__Written task__. Note how many lines in the entries below contain the string "треугольного", and answer with that number and no other text.
================================
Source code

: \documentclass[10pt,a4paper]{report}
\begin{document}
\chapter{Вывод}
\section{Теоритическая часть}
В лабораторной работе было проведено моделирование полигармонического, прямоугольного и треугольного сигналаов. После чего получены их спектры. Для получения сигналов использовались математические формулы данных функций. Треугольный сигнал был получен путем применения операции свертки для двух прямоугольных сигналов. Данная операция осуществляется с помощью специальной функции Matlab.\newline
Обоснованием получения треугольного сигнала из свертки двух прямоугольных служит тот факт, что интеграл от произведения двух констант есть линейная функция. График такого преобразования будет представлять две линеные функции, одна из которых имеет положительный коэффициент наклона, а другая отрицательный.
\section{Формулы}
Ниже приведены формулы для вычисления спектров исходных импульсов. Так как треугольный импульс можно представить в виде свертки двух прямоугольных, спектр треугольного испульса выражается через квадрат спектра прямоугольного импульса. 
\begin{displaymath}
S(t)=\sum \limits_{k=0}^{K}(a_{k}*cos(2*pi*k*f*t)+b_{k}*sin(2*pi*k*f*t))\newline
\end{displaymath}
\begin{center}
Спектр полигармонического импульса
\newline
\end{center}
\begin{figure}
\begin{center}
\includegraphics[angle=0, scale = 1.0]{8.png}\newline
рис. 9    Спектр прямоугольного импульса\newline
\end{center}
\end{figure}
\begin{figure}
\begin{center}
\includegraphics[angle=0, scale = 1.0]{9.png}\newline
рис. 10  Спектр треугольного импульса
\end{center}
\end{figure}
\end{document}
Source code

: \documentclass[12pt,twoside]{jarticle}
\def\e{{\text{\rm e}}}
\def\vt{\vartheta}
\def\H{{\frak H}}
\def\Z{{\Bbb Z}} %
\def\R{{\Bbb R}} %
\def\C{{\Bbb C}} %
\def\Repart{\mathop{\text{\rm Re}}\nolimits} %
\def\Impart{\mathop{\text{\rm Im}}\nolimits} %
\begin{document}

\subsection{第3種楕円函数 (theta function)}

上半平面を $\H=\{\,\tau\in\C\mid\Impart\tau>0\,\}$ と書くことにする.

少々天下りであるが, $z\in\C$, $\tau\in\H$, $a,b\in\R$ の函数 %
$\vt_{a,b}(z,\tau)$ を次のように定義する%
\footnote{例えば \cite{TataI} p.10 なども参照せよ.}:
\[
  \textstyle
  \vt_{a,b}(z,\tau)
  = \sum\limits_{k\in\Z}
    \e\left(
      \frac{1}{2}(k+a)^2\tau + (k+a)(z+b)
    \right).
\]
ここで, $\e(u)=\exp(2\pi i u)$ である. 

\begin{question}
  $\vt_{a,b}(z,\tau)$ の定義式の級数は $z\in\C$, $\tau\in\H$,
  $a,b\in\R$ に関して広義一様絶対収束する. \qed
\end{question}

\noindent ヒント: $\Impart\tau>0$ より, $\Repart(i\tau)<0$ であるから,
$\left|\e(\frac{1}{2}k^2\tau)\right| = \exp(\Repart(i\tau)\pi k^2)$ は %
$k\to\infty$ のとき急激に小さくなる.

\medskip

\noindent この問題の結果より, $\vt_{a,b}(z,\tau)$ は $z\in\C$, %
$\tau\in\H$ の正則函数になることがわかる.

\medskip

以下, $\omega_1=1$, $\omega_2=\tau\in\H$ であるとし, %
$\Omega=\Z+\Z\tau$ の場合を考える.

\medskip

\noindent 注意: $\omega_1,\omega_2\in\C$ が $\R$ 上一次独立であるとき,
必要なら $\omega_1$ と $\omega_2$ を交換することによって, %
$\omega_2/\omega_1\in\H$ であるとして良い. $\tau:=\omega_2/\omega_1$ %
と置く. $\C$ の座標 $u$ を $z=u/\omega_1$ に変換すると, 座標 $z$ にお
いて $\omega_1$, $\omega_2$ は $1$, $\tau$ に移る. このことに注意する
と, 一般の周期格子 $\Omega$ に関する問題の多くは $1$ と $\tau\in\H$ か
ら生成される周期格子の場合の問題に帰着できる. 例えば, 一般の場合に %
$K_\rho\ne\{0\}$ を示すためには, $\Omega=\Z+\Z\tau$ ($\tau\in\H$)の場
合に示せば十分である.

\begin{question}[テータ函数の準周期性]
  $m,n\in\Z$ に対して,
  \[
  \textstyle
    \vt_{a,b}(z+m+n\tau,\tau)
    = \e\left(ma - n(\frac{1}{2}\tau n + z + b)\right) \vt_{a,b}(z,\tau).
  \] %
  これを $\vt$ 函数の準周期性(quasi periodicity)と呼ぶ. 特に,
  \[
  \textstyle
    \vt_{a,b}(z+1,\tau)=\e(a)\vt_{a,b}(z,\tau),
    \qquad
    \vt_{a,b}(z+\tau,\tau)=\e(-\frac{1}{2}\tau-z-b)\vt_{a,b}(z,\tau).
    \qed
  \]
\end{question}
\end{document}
================================
__Result__. 4